- [Task details]
Go through the material below, find each line with the word "wiki", and copy those lines.

● ● ● ● ●

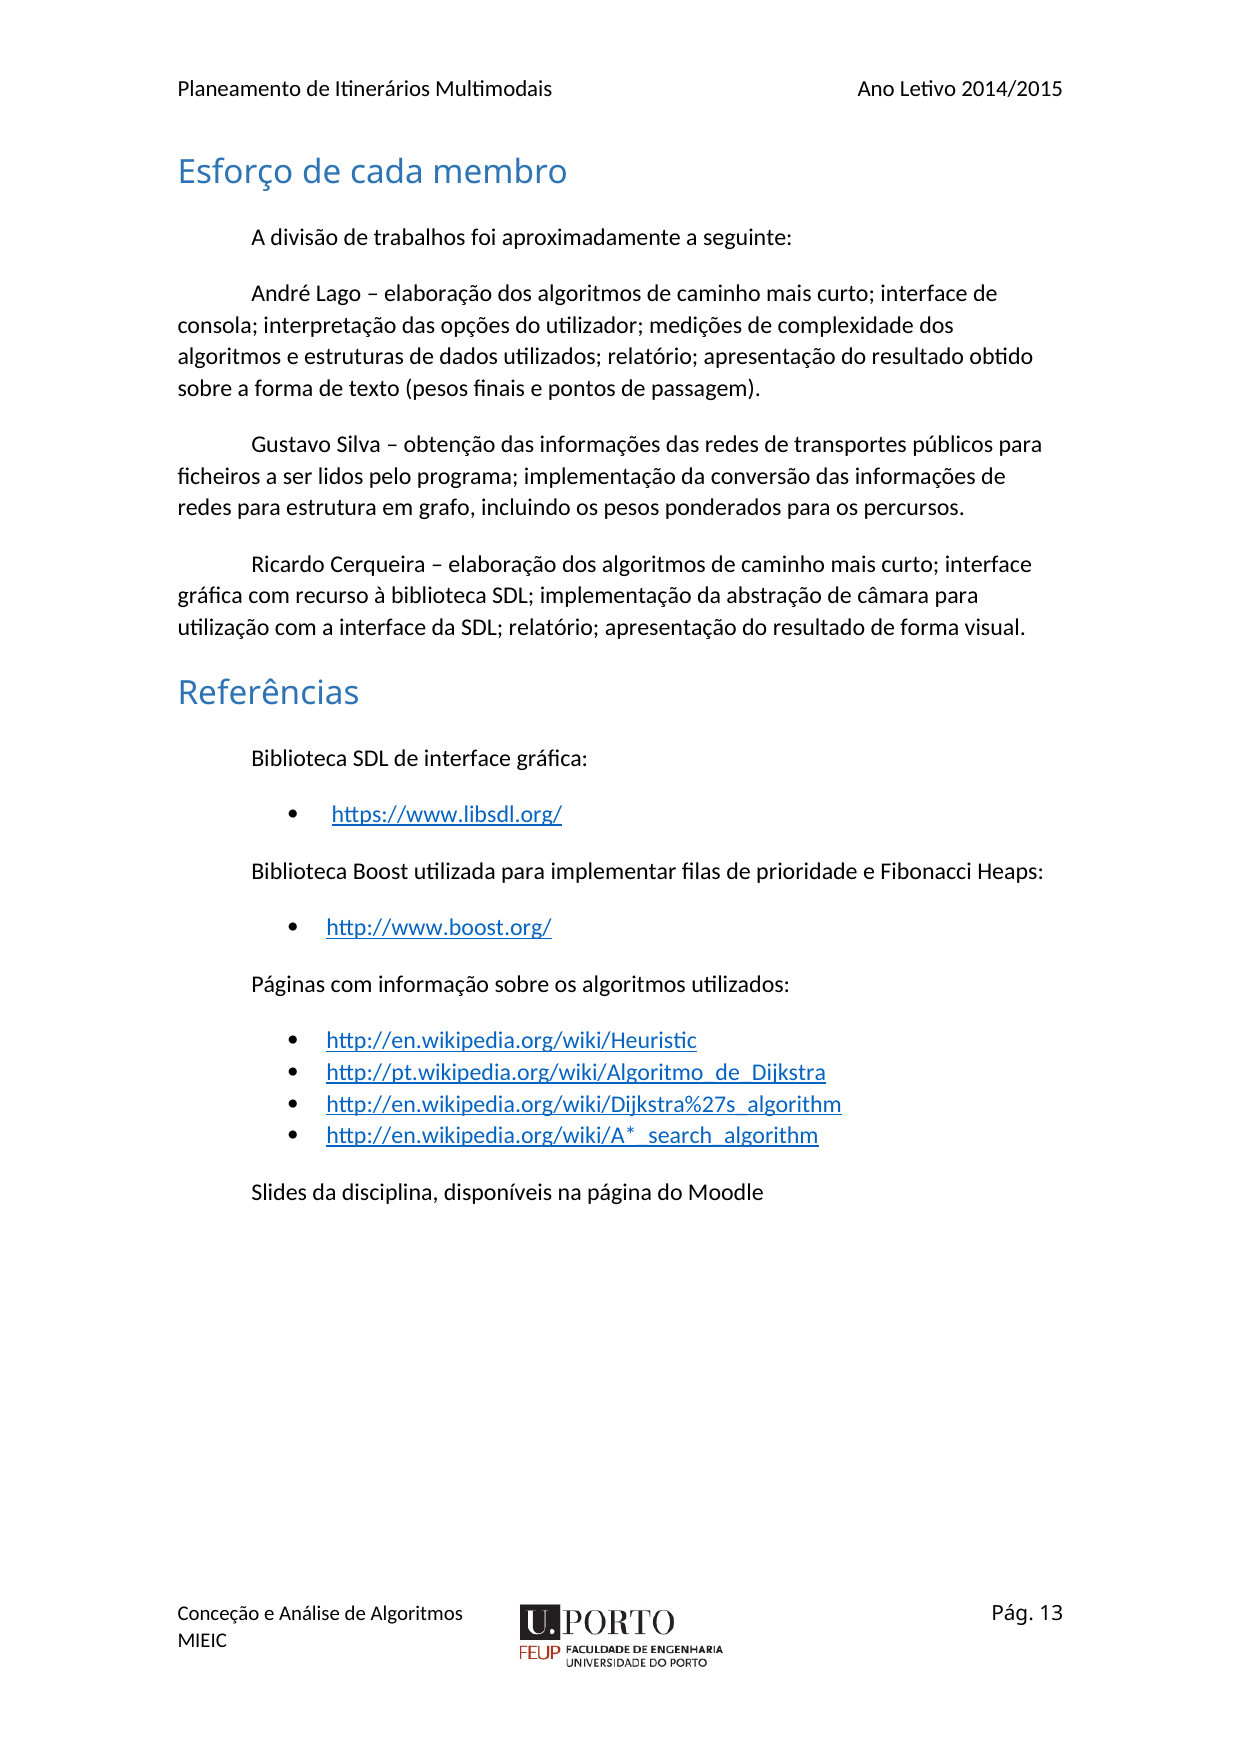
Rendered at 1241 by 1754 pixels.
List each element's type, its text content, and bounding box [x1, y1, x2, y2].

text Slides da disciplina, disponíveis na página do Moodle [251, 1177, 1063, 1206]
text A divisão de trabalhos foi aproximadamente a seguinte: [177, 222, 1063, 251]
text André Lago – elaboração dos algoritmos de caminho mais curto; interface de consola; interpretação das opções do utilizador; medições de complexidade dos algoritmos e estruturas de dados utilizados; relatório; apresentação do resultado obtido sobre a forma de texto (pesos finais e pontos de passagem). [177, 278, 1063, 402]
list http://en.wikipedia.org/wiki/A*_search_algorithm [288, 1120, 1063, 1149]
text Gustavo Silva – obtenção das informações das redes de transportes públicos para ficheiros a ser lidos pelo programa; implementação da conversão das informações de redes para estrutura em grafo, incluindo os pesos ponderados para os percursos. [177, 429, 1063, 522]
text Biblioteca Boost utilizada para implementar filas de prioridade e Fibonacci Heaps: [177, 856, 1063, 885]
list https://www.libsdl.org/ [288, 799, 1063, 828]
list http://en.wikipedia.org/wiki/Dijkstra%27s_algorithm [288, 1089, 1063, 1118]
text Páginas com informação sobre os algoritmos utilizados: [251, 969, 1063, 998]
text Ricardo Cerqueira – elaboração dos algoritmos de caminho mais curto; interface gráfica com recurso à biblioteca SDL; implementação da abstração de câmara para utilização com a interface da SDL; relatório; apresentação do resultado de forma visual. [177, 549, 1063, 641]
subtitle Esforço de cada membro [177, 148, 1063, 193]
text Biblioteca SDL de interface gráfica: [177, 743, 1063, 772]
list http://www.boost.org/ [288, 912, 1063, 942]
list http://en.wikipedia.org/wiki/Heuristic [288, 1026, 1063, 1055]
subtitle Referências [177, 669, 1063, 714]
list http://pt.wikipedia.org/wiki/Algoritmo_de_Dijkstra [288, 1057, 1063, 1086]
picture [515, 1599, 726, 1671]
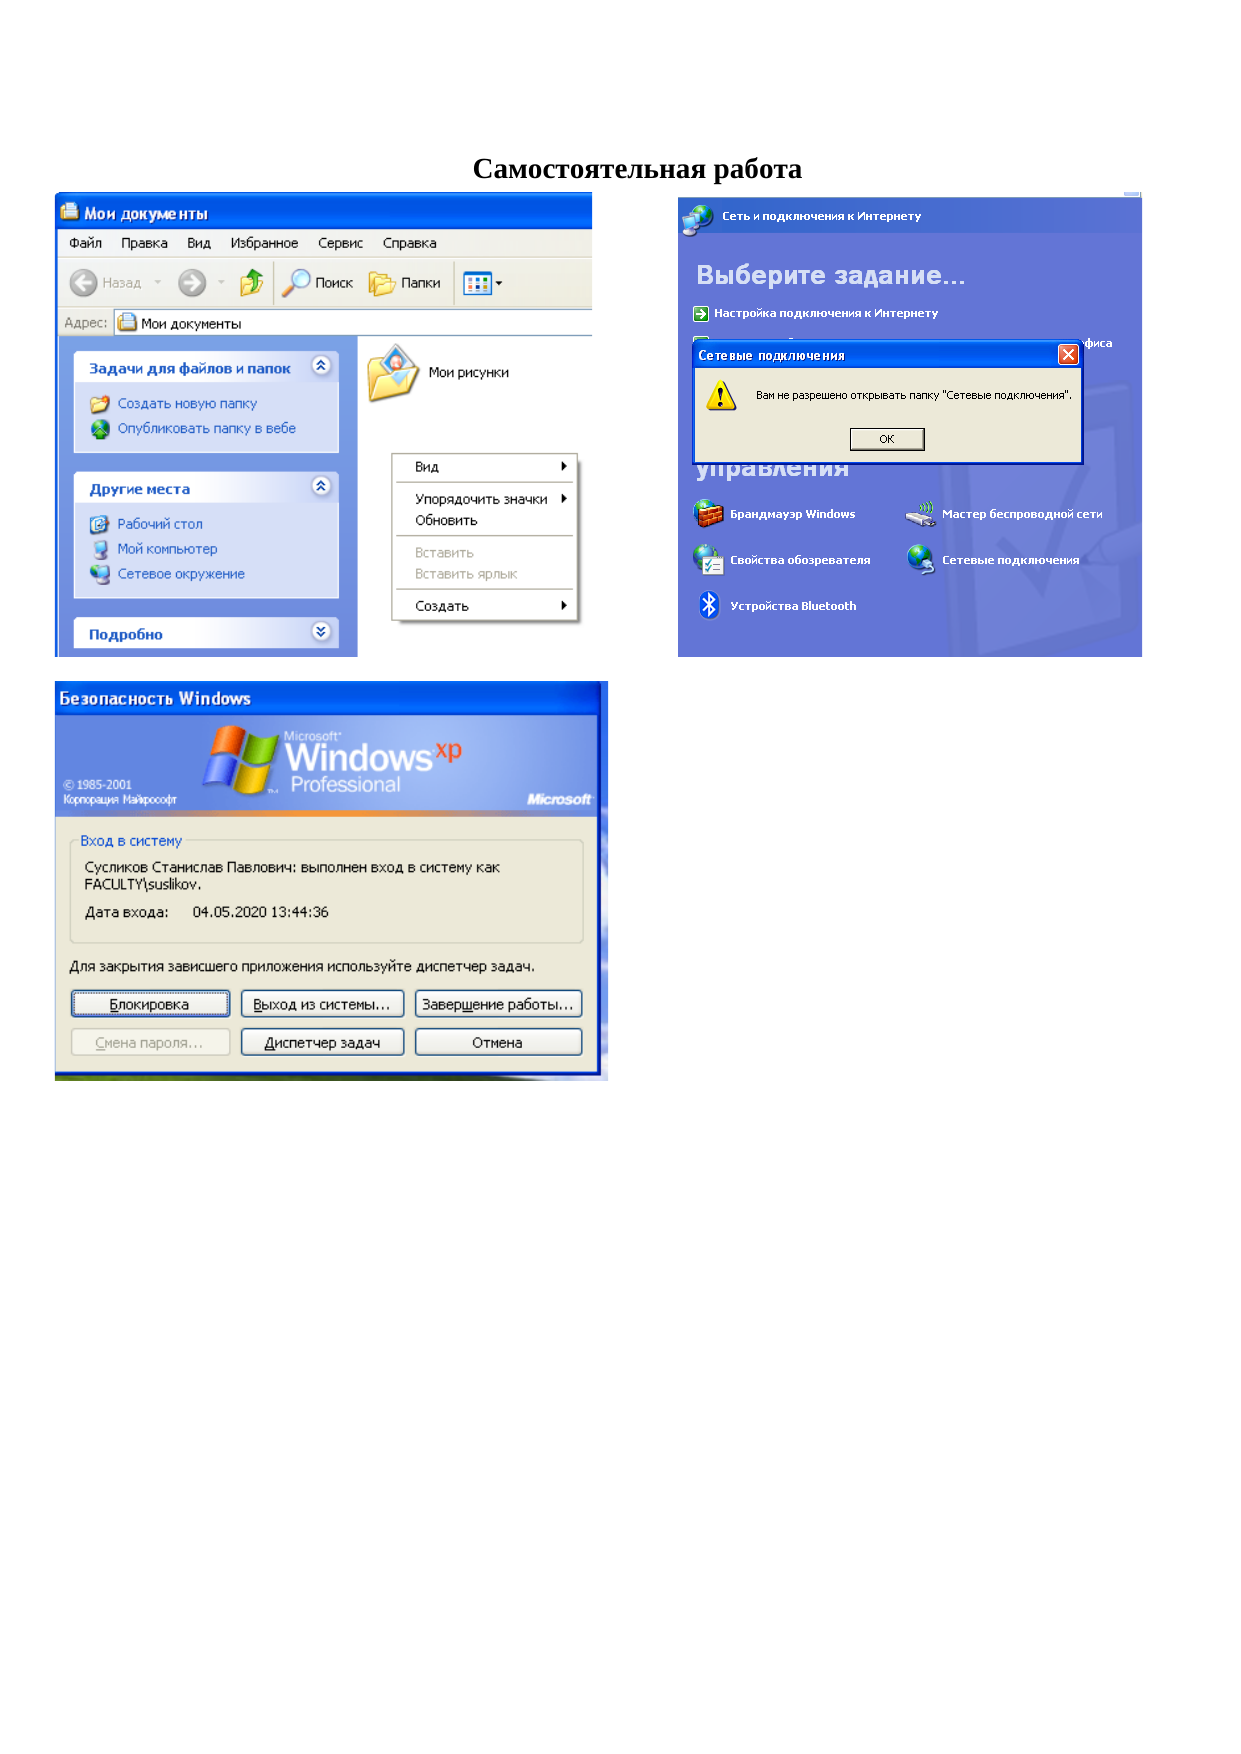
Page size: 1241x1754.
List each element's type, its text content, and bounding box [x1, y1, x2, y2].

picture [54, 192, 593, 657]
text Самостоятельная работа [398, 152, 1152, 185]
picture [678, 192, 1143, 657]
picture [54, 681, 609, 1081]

● ● ● ● ●

- [Answer below]
list http://en.wikipedia.org/wiki/A*_search_algorithm [288, 1120, 1063, 1149]
list http://en.wikipedia.org/wiki/Dijkstra%27s_algorithm [288, 1089, 1063, 1118]
list http://en.wikipedia.org/wiki/Heuristic [288, 1026, 1063, 1055]
list http://pt.wikipedia.org/wiki/Algoritmo_de_Dijkstra [288, 1057, 1063, 1086]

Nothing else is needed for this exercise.